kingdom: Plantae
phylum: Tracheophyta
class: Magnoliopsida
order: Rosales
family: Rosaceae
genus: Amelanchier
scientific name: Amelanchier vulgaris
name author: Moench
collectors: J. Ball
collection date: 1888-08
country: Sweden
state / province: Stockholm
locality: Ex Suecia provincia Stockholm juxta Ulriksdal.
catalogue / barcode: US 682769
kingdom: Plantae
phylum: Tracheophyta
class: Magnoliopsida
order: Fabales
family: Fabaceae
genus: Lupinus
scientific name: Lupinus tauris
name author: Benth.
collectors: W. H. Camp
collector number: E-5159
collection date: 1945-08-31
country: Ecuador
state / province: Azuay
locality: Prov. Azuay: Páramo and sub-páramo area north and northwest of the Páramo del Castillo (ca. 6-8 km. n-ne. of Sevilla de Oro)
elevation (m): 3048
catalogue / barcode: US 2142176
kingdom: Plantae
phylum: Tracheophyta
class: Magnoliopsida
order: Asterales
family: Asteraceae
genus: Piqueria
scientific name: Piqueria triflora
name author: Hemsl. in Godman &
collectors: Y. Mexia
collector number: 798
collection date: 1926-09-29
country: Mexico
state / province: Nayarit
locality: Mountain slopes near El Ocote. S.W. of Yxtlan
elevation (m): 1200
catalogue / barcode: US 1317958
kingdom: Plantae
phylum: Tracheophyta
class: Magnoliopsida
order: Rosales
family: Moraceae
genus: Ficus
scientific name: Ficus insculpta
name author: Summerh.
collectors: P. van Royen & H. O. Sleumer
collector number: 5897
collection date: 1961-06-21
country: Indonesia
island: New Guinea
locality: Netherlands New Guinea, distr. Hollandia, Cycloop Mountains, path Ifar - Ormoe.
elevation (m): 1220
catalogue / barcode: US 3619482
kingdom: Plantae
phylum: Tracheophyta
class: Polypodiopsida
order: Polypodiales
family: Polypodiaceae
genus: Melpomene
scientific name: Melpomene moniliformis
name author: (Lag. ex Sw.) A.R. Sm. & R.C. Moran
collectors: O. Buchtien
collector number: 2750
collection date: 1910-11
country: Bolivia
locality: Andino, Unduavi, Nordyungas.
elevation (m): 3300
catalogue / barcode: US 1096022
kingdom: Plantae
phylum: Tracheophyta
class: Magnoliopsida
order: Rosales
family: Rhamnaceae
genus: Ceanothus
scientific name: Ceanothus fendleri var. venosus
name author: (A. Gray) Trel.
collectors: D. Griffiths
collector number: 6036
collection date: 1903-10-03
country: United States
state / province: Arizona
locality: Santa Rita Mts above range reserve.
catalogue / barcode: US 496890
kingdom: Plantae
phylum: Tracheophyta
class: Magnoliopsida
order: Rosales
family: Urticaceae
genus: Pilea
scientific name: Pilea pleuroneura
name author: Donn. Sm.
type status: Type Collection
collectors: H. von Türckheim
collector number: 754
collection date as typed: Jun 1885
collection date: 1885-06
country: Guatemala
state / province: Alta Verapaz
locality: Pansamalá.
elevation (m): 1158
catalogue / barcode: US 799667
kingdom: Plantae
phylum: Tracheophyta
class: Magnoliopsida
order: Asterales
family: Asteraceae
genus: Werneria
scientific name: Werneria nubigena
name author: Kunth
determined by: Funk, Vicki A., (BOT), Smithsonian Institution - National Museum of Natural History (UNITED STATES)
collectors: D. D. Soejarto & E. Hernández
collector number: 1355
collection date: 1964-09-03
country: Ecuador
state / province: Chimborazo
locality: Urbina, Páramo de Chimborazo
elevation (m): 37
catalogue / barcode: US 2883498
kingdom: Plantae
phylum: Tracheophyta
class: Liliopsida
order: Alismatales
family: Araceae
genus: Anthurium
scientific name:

> What the task requires: Recast the whole listing above as a numbered list, with one line per item and no blank lines.

> Output for this task:
1. kingdom: Plantae
2. phylum: Tracheophyta
3. class: Magnoliopsida
4. order: Rosales
5. family: Rosaceae
6. genus: Amelanchier
7. scientific name: Amelanchier vulgaris
8. name author: Moench
9. collectors: J. Ball
10. collection date: 1888-08
11. country: Sweden
12. state / province: Stockholm
13. locality: Ex Suecia provincia Stockholm juxta Ulriksdal.
14. catalogue / barcode: US 682769
15. kingdom: Plantae
16. phylum: Tracheophyta
17. class: Magnoliopsida
18. order: Fabales
19. family: Fabaceae
20. genus: Lupinus
21. scientific name: Lupinus tauris
22. name author: Benth.
23. collectors: W. H. Camp
24. collector number: E-5159
25. collection date: 1945-08-31
26. country: Ecuador
27. state / province: Azuay
28. locality: Prov. Azuay: Páramo and sub-páramo area north and northwest of the Páramo del Castillo (ca. 6-8 km. n-ne. of Sevilla de Oro)
29. elevation (m): 3048
30. catalogue / barcode: US 2142176
31. kingdom: Plantae
32. phylum: Tracheophyta
33. class: Magnoliopsida
34. order: Asterales
35. family: Asteraceae
36. genus: Piqueria
37. scientific name: Piqueria triflora
38. name author: Hemsl. in Godman &
39. collectors: Y. Mexia
40. collector number: 798
41. collection date: 1926-09-29
42. country: Mexico
43. state / province: Nayarit
44. locality: Mountain slopes near El Ocote. S.W. of Yxtlan
45. elevation (m): 1200
46. catalogue / barcode: US 1317958
47. kingdom: Plantae
48. phylum: Tracheophyta
49. class: Magnoliopsida
50. order: Rosales
51. family: Moraceae
52. genus: Ficus
53. scientific name: Ficus insculpta
54. name author: Summerh.
55. collectors: P. van Royen & H. O. Sleumer
56. collector number: 5897
57. collection date: 1961-06-21
58. country: Indonesia
59. island: New Guinea
60. locality: Netherlands New Guinea, distr. Hollandia, Cycloop Mountains, path Ifar - Ormoe.
61. elevation (m): 1220
62. catalogue / barcode: US 3619482
63. kingdom: Plantae
64. phylum: Tracheophyta
65. class: Polypodiopsida
66. order: Polypodiales
67. family: Polypodiaceae
68. genus: Melpomene
69. scientific name: Melpomene moniliformis
70. name author: (Lag. ex Sw.) A.R. Sm. & R.C. Moran
71. collectors: O. Buchtien
72. collector number: 2750
73. collection date: 1910-11
74. country: Bolivia
75. locality: Andino, Unduavi, Nordyungas.
76. elevation (m): 3300
77. catalogue / barcode: US 1096022
78. kingdom: Plantae
79. phylum: Tracheophyta
80. class: Magnoliopsida
81. order: Rosales
82. family: Rhamnaceae
83. genus: Ceanothus
84. scientific name: Ceanothus fendleri var. venosus
85. name author: (A. Gray) Trel.
86. collectors: D. Griffiths
87. collector number: 6036
88. collection date: 1903-10-03
89. country: United States
90. state / province: Arizona
91. locality: Santa Rita Mts above range reserve.
92. catalogue / barcode: US 496890
93. kingdom: Plantae
94. phylum: Tracheophyta
95. class: Magnoliopsida
96. order: Rosales
97. family: Urticaceae
98. genus: Pilea
99. scientific name: Pilea pleuroneura
100. name author: Donn. Sm.
101. type status: Type Collection
102. collectors: H. von Türckheim
103. collector number: 754
104. collection date as typed: Jun 1885
105. collection date: 1885-06
106. country: Guatemala
107. state / province: Alta Verapaz
108. locality: Pansamalá.
109. elevation (m): 1158
110. catalogue / barcode: US 799667
111. kingdom: Plantae
112. phylum: Tracheophyta
113. class: Magnoliopsida
114. order: Asterales
115. family: Asteraceae
116. genus: Werneria
117. scientific name: Werneria nubigena
118. name author: Kunth
119. determined by: Funk, Vicki A., (BOT), Smithsonian Institution - National Museum of Natural History (UNITED STATES)
120. collectors: D. D. Soejarto & E. Hernández
121. collector number: 1355
122. collection date: 1964-09-03
123. country: Ecuador
124. state / province: Chimborazo
125. locality: Urbina, Páramo de Chimborazo
126. elevation (m): 37
127. catalogue / barcode: US 2883498
128. kingdom: Plantae
129. phylum: Tracheophyta
130. class: Liliopsida
131. order: Alismatales
132. family: Araceae
133. genus: Anthurium
134. scientific name:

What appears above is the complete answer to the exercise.